Science is discovering that there can be a hereditary
predisposition to mental illness. Awareness of family histories can help alert
individuals to watch for signs of similar illnesses, but that can be difficult
when mental disorders and addictions are cloaked in secrecy.
IMPORTANT INFO
``We've swept it under the rug and not talked about it --
called these people crazy and stuffed them in institutions,'' says Mallow, who
never knew her own mother had spent weeks in a sanitarium for mental illness
until after one of her children required emergency hospitalization for a severe
depressive attack.
Mallow realized her child needed help when she discovered
that prized personal belongings were being given away to friends -- a sign that
a person is saying goodbye.
``Imagine how much easier it would have been for me to help
my child if I had known this was in my family. We've got to change how they're
thought of -- it's just like any other illness -- you get medication, you need
people's help with it. Getting balanced on medication is something that has to
be constantly monitored for the rest of your life.''
Jennifer credits her boyfriend with helping her to break
old habits and maintain a positive outlook. A musician and member of an
underground peer group called Straight Edge, Manny Carvallo, 19, says no to
drugs, premarital sex, alcohol and meat. ``It's a philosophy of life that tells
you we don't have to take any poison into our bodies,'' Carvallo says. His
friends in underground rock bands helped him see the light when his own life was
in tatters. Carvallo, of Miami, says he lived on the streets for about nine
months at age 16, thinking about nothing but using drugs, until friends helped
him.
Another method of suicide prevention recommended by U.S.

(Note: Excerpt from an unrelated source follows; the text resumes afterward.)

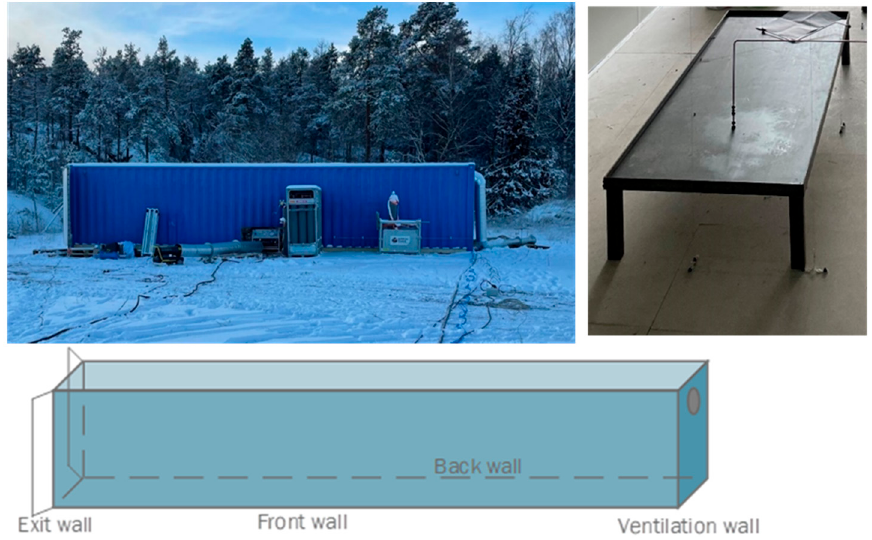
Figure 1. 40 ft ISO container with installed equipment and instrumentation. Inside the container, a steel table (scaled 1:4 of a hydrogen car) with dimensions L × W × H: 1965 × 730 × 250 mm was placed 4500 mm from the ventilation wall. The hydrogen was discharged vertically downwards through the steel table. The nozzle outlet was placed 250 mm above the floor and 5000 mm from the ventilation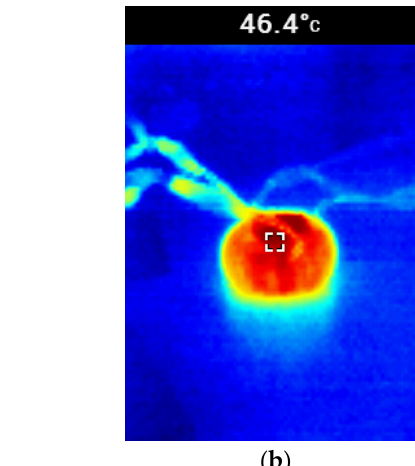
Figure 15. MFT input and output voltages and currents at full load: ( a ) Nanocrystalline, ( b ) Ferrite.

Surgeon General David Satcher in his National Suicide Prevention Strategy is to
reduce access to lethal means and methods of self harm. Guns are used in 57
percent of suicides. The Centers for Disease Control reports that the death rate
of individuals exhibiting suicidal behavior doubles when a gun is kept in the
home. Physicians for Social Responsibility say that a gun in the home is 11
times more likely to be used against oneself in a suicide attempt than in
self-defense.
GET RID OF GUN
``If a kid is in crisis and you've got a gun in the house,
you are going to increase the likelihood of tragedy,'' says Harrington, who
wishes her own daughter, who died at 15, had recognized her own depression and
known help was available. ``Get the gun out of the house, at least until the
crisis has passed,'' Harrington says.
Recognizing the symptoms of illness and getting help is the
key to suicide prevention. ``What a great difference it makes when your child
gets the proper help,'' says Mallow. ``What a relief it is to know that your
child can live the life that you want them to live -- to be normal and happy
like everyone else.''
Trish Riley is a South Florida freelancer who writes about
children, health and the environment.